Beneath this task is a listing; tally its lines that contain "lettered" and give only the total.

-*-

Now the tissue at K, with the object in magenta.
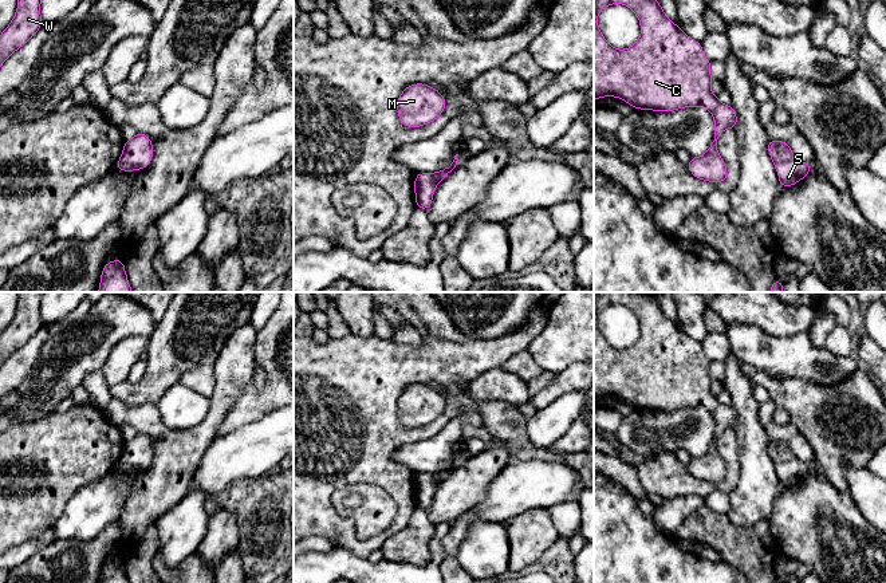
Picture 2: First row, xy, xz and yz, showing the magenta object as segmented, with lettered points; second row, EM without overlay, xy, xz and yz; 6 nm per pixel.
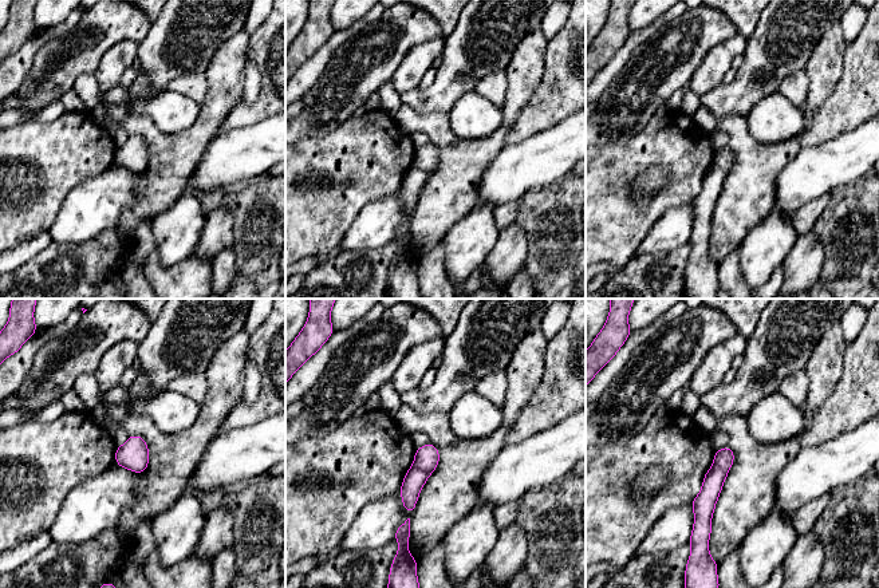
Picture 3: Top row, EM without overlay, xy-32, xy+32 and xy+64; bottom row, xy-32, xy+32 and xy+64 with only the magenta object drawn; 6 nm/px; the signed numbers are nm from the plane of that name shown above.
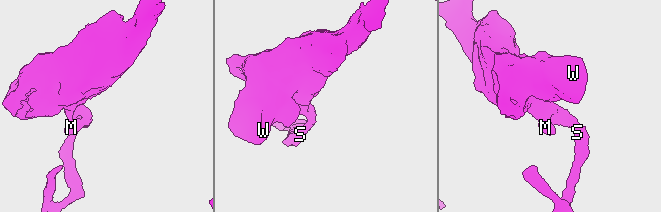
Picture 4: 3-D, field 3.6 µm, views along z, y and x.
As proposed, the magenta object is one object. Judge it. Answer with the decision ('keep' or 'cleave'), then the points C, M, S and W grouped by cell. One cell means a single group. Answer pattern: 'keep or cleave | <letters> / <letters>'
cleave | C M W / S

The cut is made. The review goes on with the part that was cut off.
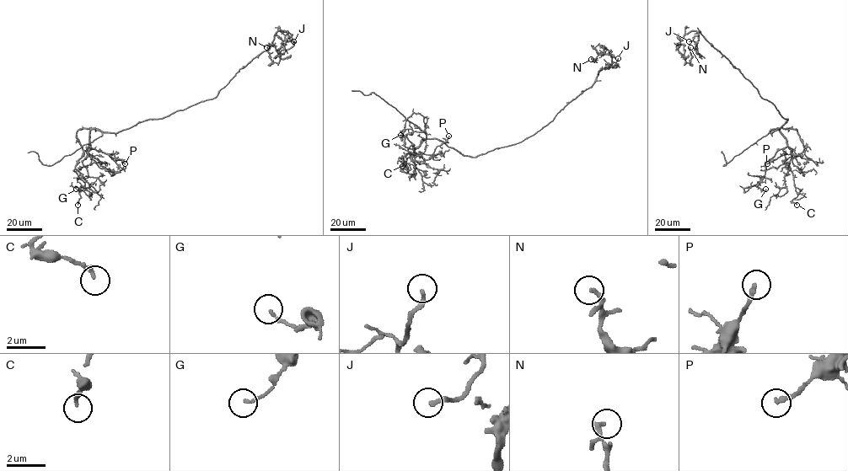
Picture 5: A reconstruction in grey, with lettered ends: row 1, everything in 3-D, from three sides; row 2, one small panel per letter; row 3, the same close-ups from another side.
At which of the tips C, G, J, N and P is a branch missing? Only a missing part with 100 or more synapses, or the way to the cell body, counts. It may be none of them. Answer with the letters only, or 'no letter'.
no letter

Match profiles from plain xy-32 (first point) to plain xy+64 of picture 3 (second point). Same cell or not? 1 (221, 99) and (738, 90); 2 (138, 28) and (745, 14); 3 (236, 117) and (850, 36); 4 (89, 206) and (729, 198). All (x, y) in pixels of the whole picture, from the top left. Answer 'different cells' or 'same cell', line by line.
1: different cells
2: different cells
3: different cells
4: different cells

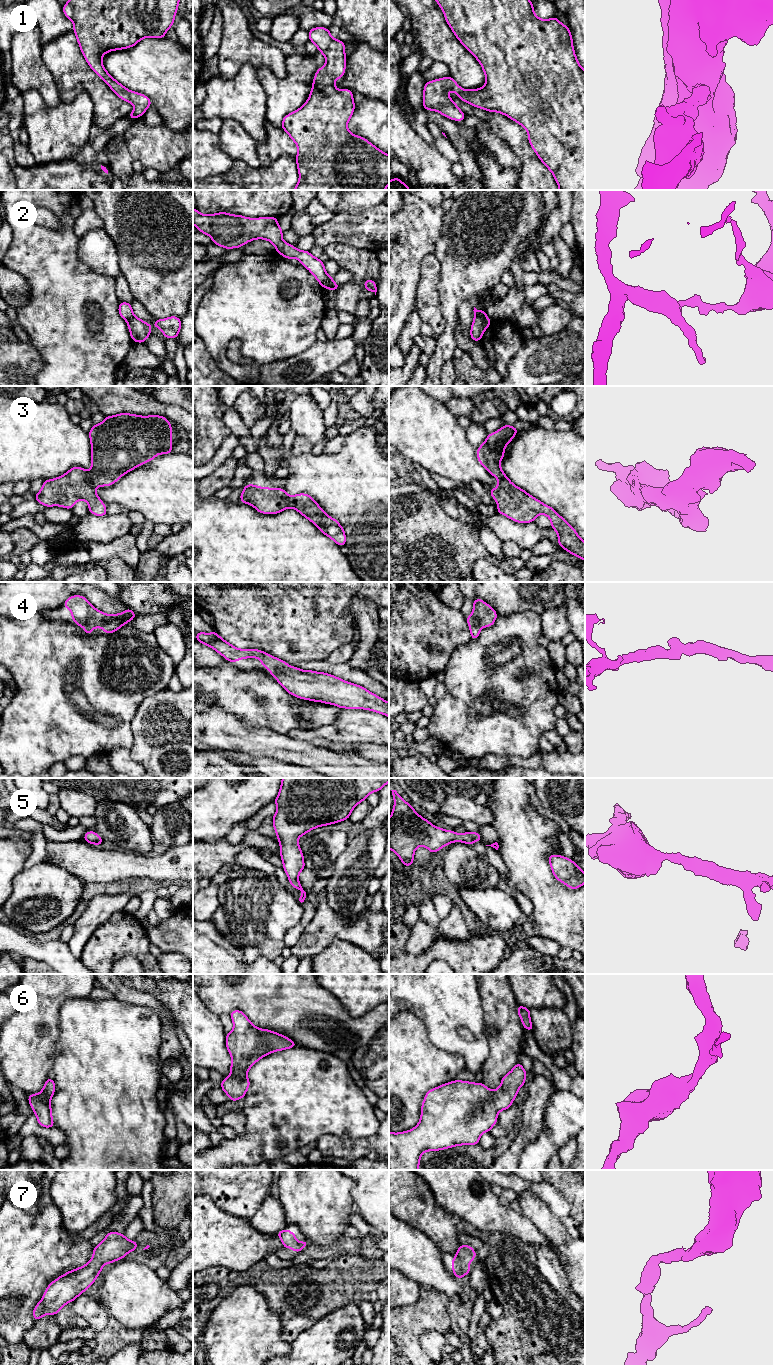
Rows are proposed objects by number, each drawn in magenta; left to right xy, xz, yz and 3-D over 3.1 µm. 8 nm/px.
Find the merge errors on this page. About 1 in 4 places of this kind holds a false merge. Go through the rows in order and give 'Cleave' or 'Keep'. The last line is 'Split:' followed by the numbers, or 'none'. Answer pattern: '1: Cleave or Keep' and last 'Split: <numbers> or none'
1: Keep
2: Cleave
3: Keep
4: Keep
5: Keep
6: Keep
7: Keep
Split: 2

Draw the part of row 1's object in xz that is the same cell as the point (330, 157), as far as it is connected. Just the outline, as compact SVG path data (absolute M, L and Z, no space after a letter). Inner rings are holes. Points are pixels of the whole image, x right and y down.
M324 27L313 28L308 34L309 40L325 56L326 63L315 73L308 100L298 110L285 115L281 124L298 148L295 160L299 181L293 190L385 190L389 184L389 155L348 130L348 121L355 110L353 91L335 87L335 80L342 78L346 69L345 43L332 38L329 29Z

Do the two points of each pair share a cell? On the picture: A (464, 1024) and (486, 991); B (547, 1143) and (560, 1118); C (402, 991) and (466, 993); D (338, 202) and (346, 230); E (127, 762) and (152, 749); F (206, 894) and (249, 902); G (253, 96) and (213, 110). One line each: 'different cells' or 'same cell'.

-*-

### OUTPUT OF THE EXERCISE
2